** WRITTEN TASKS **
1. Reproduce the part of the essay about Charcoal Magazine that begins at the words "The unrealistic expectations" and stops after the words "Charcoal ended earlier.".
2. Write the next part of the essay about Charcoal Magazine, picking up right after its last sentence.

** EXCERPTED PASSAGE **
========================================

‘Charcoal, in Concept, is Fantastical.’ But Why is Charcoal, in Practice, Unsustainable?
The unrealistic expectations and pressure we’ve put on people of color has been a long-standing cycle of consequential labor. Breaking that cycle by refusing to exist in it is the best form of prevention Charcoal can provide.
Written by Irvin Alonzo

We can’t escape Charcoal. Whenever I meet up with friends the conversion of Charcoal always sneaks up on me. This happens every time Chike, my best friend, and I go out for drinks. Don't get me wrong we still chat about our lives and have found so much love for each other throughout these intense months, but Charcoal is always on the tip of our tongues. I remember making the joke to Chike about how I kind of wish Charcoal ended earlier.
After three intense years of Charcoal, I've been transformed into the person I am most proud of today. But it has come with a multitude of emotional and mental exhaustion. I love Charcoal, but the pressure and expectations we've produced make it unsustainable. I believe putting it to rest at this time makes sense.
On March 22, I received an email from a publication stating how they were “interested” in speaking with me about “learning more about Charcoal Magazine shutting down and Charcoal magazine as a whole.” Immediately I thought what more is there to learn?

========================================

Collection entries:
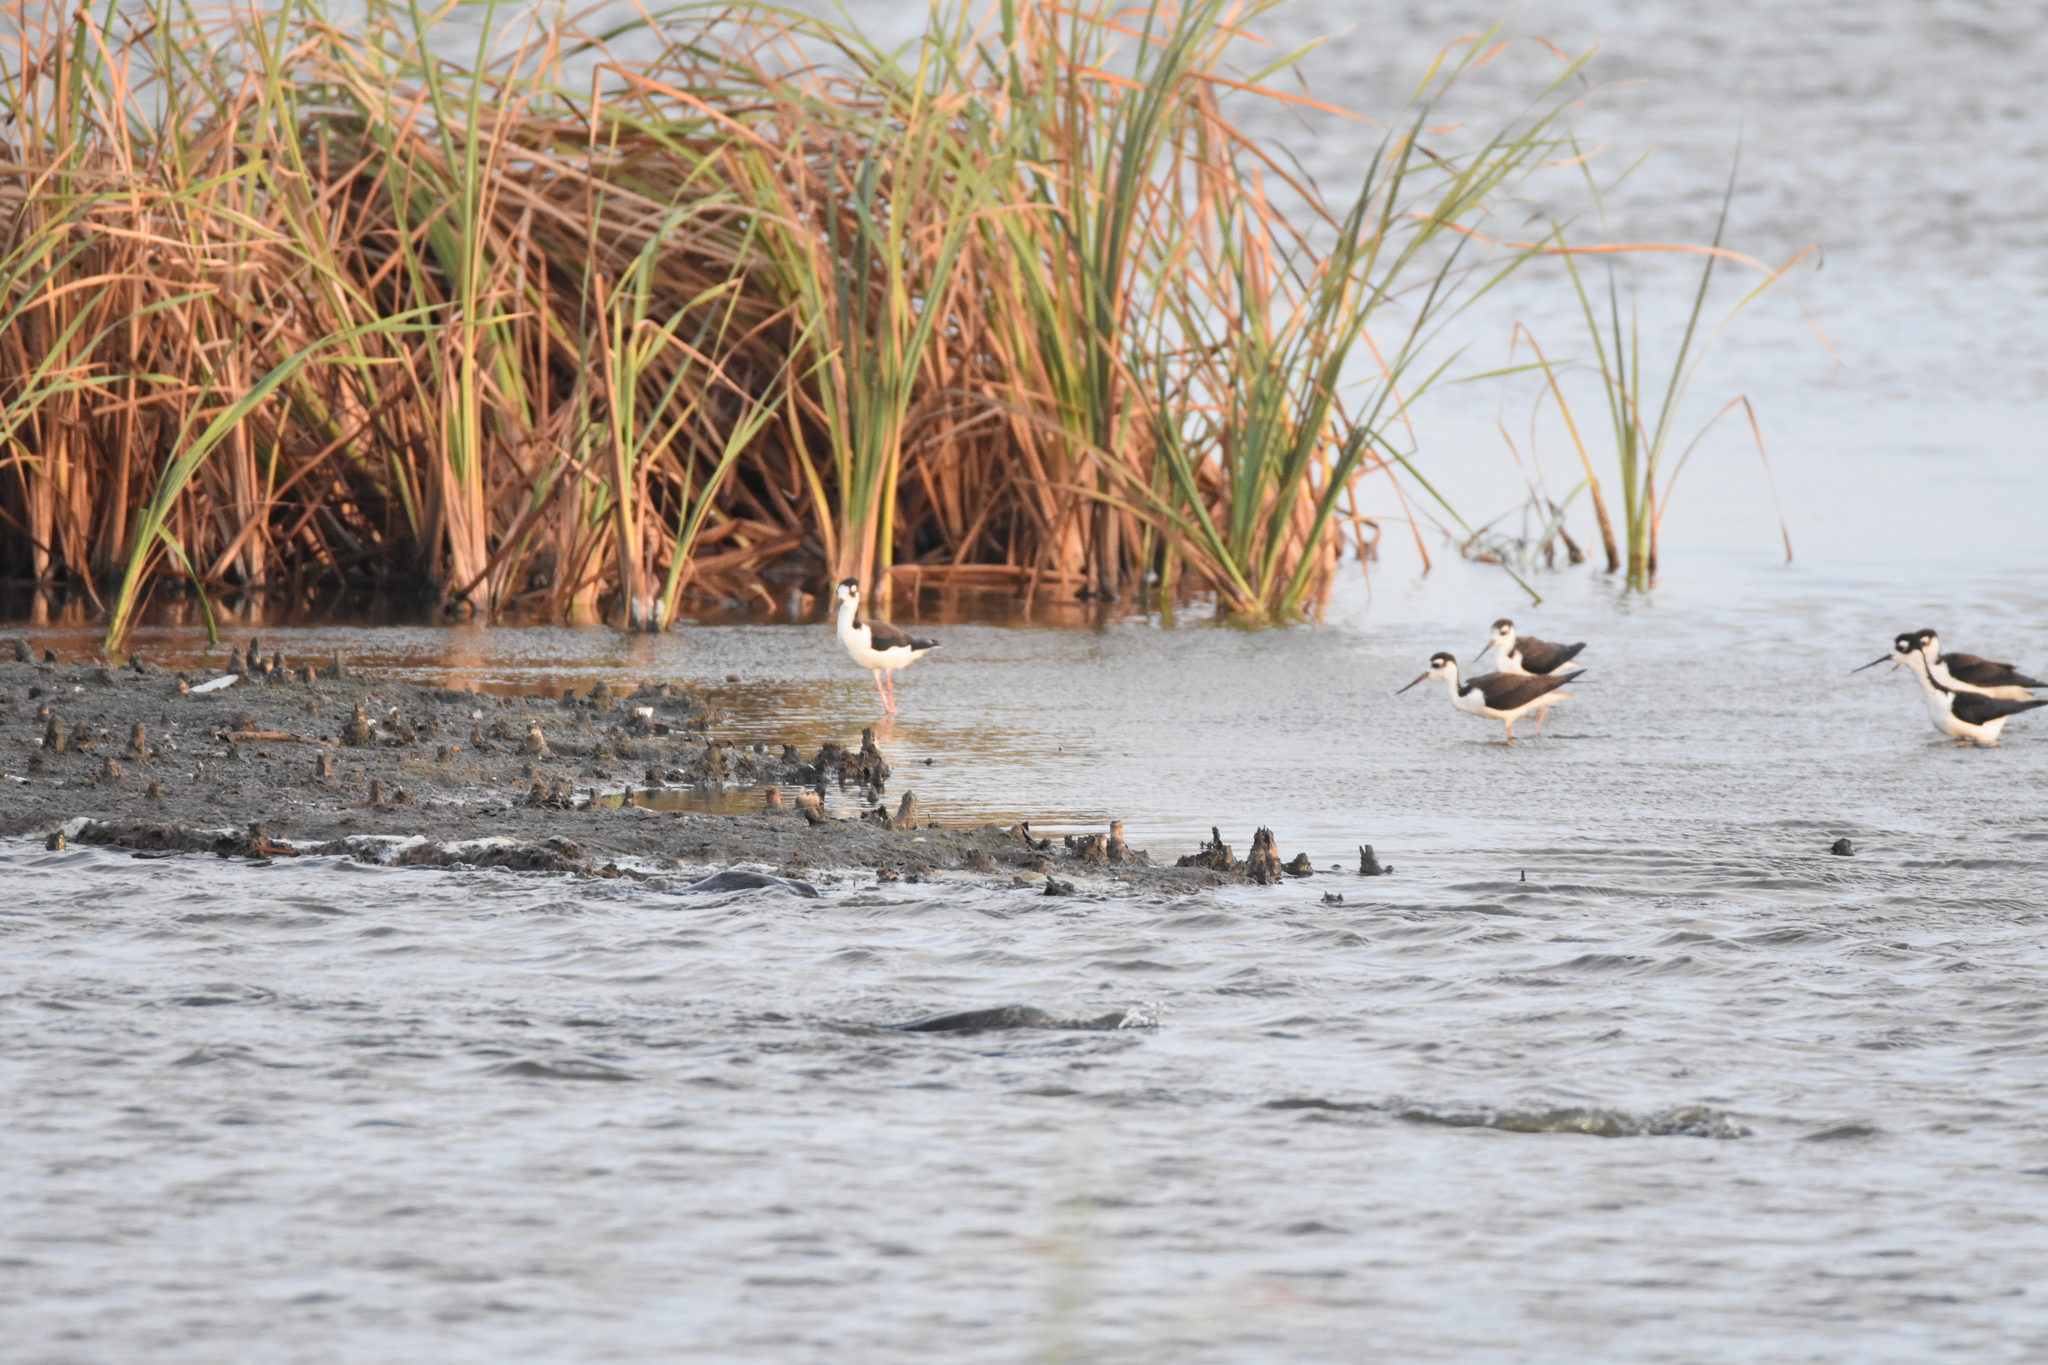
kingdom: Animalia
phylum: Chordata
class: Aves
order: Charadriiformes
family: Recurvirostridae
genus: Himantopus
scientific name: Himantopus mexicanus
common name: Black-necked stilt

========================================

** EXPECTED ANSWERS **
1.
The unrealistic expectations and pressure we’ve put on people of color has been a long-standing cycle of consequential labor. Breaking that cycle by refusing to exist in it is the best form of prevention Charcoal can provide.
Written by Irvin Alonzo

We can’t escape Charcoal. Whenever I meet up with friends the conversion of Charcoal always sneaks up on me. This happens every time Chike, my best friend, and I go out for drinks. Don't get me wrong we still chat about our lives and have found so much love for each other throughout these intense months, but Charcoal is always on the tip of our tongues. I remember making the joke to Chike about how I kind of wish Charcoal ended earlier.

2.
Chike, Editor in Chief, and I, Multimedia Editor, spent a whole day discussing a post for the public to understand that students on staff were feeling unsafe and could no longer passionately do the work without the constant pressure that has been built around Charcoal over recent years. Anne, our Director of Operations, Stacey, our Managing Editor, and I spent the entirety of a meeting open to our full 100-plus staff on February 25th, which many of our staff didn't attend, explaining the reasons for ending Charcoal prior to the public announcement. We considered their feelings and emotions despite ourselves not quite understanding our own. We spent weeks hosting office hours, meeting with others in leadership roles, trying to motivate people, but it felt as if few had the capacity to understand what we were going through.
Now don’t misunderstand that there were and have continued to be plenty of people that never stopped showing up in the space earnestly, and openly to understanding and accepting the larger factors at play leading this. Honestly, I just don’t think I had the capacity to believe they were really there. The negative reactions were strong, fairly so because of course people care about Charcoal. Of course, people care about the “why” behind it all. But as few implied just as strongly that those in leadership were not valuing the space by ending things before things went too far, I think I started feeling a bit numb to receiving anything in the space–the good and the bad. The decision to conclude production was never a single conversation, but more so a collection of observations informing a core problem with fewer and fewer solutions as years went on by leadership who have come and gone along with few others we work with at the university. If marginalized people can’t share experiences with one another through work in safe conditions, inside and out, can we guarantee the value and intention of Charcoal as a space of communion and a space of craft?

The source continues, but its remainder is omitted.